Compost, usually produced from municipal waste, wood chips, bark or leaves has generally been the basis of filter material. Open single-bed systems and open multilevel systems are inexpensive and relatively easy to maintain and have large space requirements. However, enclosed systems, usually with stacked beds are appropriate where minimum maintenance is required and where space constraints prohibit the installation of a single-bed filter. The useful life for the filter material is up to about five years. Compaction of the compost can lead to back pressure and typically the compost needs to be turned over or eventually replaced.
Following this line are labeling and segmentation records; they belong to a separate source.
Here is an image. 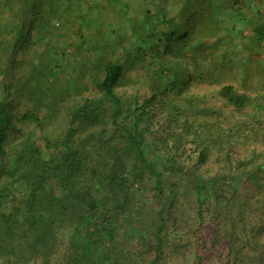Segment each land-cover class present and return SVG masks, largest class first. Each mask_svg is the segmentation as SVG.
Returning <instances> with one entry per match:
<instances>
[{
    "label": "trees",
    "instance_id": "1",
    "mask_svg": "<svg viewBox=\"0 0 264 264\" xmlns=\"http://www.w3.org/2000/svg\"><path fill=\"white\" fill-rule=\"evenodd\" d=\"M178 1L182 17L200 15L207 28L164 14L169 29L151 31L129 53L151 70L147 91L128 94L131 57L101 55L97 71L83 63L65 82L52 76L58 51L47 39L59 0H0V12L9 10L0 13V264H137L143 254L160 264L174 249L194 247L203 264L222 246L227 264H264V163L256 154L236 159L233 150L243 129L248 140L260 132L232 120L257 99L232 83L218 91L223 105L192 90L227 82L234 65L201 63L222 30L212 0ZM193 1L205 5L191 12ZM256 31L263 42L264 28ZM159 102L172 131L150 127ZM62 118V129L51 131ZM190 194L196 206L184 202ZM120 226L130 250L121 251Z\"/></svg>",
    "mask_w": 264,
    "mask_h": 264
},
{
    "label": "rangeland",
    "instance_id": "2",
    "mask_svg": "<svg viewBox=\"0 0 264 264\" xmlns=\"http://www.w3.org/2000/svg\"><path fill=\"white\" fill-rule=\"evenodd\" d=\"M182 2L178 0H71L69 2L68 0H59L62 13H59L57 19L54 20L53 25L55 27L52 28L53 32L50 34L51 36L48 35L47 39L58 51L54 55L57 62L52 66L54 70L52 76H56L55 78L65 82L73 76L74 66L78 71L83 63H87L90 70L97 71L102 68L100 67L101 55H105L107 58L104 62H110L114 58L125 60L127 57H131L136 66L133 65L132 68L127 69L126 77L129 83L125 87L126 92L132 94L141 89L144 94L147 91V83H143L151 74V70L147 66L148 64L136 60L129 53L131 50H136L151 31L155 30L153 32L158 34L169 29V25L163 22V15L171 14L175 16L179 14L182 20L188 21L187 19H190L193 23H196L198 32L201 26L207 28V25H199L198 18H202L200 15L195 18L188 15L182 17V14H180ZM212 2V17L215 19L219 17L220 24L216 26H219L222 30L217 32L213 39L209 40L215 48L213 53L210 51V56L201 59V63L204 67L218 65L220 68L222 63L225 64L232 59L234 74L229 75L228 78L230 79L227 82L201 85L200 87L192 86V90L198 91L202 95L209 94V99L213 103L219 101L223 105L224 100L220 97L218 91L224 85L232 83L239 91L249 94L253 99H257L253 100L255 105L243 113V117L238 118L239 115H237L232 120L234 122L237 119L245 120L249 126L258 125L259 134L250 132V140L247 139L248 136L245 131L248 129H243L242 136L236 138L233 150L237 154L236 159L246 160L256 154V162L259 165L264 163V41L261 43L258 41L256 29L264 28V0H212ZM203 5L205 3L202 1L200 3L193 1L191 12L192 10H201ZM7 8H3L2 13L0 12L5 17L9 14ZM67 8L70 9V12L68 15L63 16V12L67 11ZM205 11L208 12L210 9H205ZM100 13L103 17L99 16ZM134 24L135 27H133ZM136 26L139 30V37L138 33L133 31L134 28H137ZM154 42L153 39H148L147 44L150 46ZM218 71H221V69ZM76 73L78 74V72ZM48 80L50 81V79ZM174 97L169 92L167 98L171 100ZM260 105L263 107L262 110ZM158 106H160V109L155 107L153 111L155 117L150 120L154 122H149L150 127L155 131L163 126L169 131L174 130L176 128L174 124H165L168 112L165 104L164 109L160 102ZM239 120L238 123H240ZM259 121L260 124H258ZM63 122H65V119L62 118L53 126L51 131L58 128L62 129ZM184 179L182 176L176 177V181L178 180L180 185H187ZM187 193H190V190ZM156 195V191L151 190L146 199L150 203H154L157 201L154 197ZM191 197L192 194L184 196V202L193 203L192 206H196L195 196ZM211 216L208 210L205 211V227L199 232V235L204 234V229L211 222ZM256 217V214L252 215V218ZM126 227L120 226L121 229H119L120 236L118 240L122 243L121 251L124 250L123 248L130 250L134 247L124 236L127 231ZM62 237L64 243L61 246V257L68 250L69 233L64 232ZM192 239L196 240L193 236ZM105 243L106 245L110 244L109 242ZM182 253L174 249L160 264L199 263L195 247L186 249ZM209 254L210 256L208 254L204 256L203 264H227L226 246L221 247L220 253L213 251ZM150 259L151 257L146 258V255L143 254L137 257V264H149Z\"/></svg>",
    "mask_w": 264,
    "mask_h": 264
}]
</instances>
Drying of the filter material renders it biologically inactive and requires replacement of the compost.
The type of construction and installation of a biofilter for a given application will depend primarily on the availability of space relative to the required filter volume.
It is an object of this invention to provide a bioremediation apparatus for removing volatile organic compounds (VOC's) from air streams which includes a multilevel stacked biofilter which holds biofilter media at each level but does not directly contact media in the level above or below.
It is another object of this invention to provide a biologically active media to adsorb the VOC's resulting in their biodegradation to carbon dioxide and water.
It is another object of this invention to provide a biofilter in which each level is divided into lower and upper chambers by a perforated support plate which retains media but allows the passage of air and water vapor with minimal resistance.
It is another object of this invention to provide a multilevel biofilter in which each perforated plate is reinforced to support the weight of the media.
It is another object of this invention to provide a multilevel biofilter in which there is a void space between the media levels to isolate the levels into distinct treatment zones.
It is another object of this invention to provide a biofilter which allows access to media at each level for monitoring and sampling.
It is another object of this invention to provide a bioremediation apparatus which humidifies dry air and cools hot air prior to contacting the media.
It is another object of this invention to provide a bioremediation apparatus which is operated under a slight vacuum to cause the downward flow of air and water vapor through the media.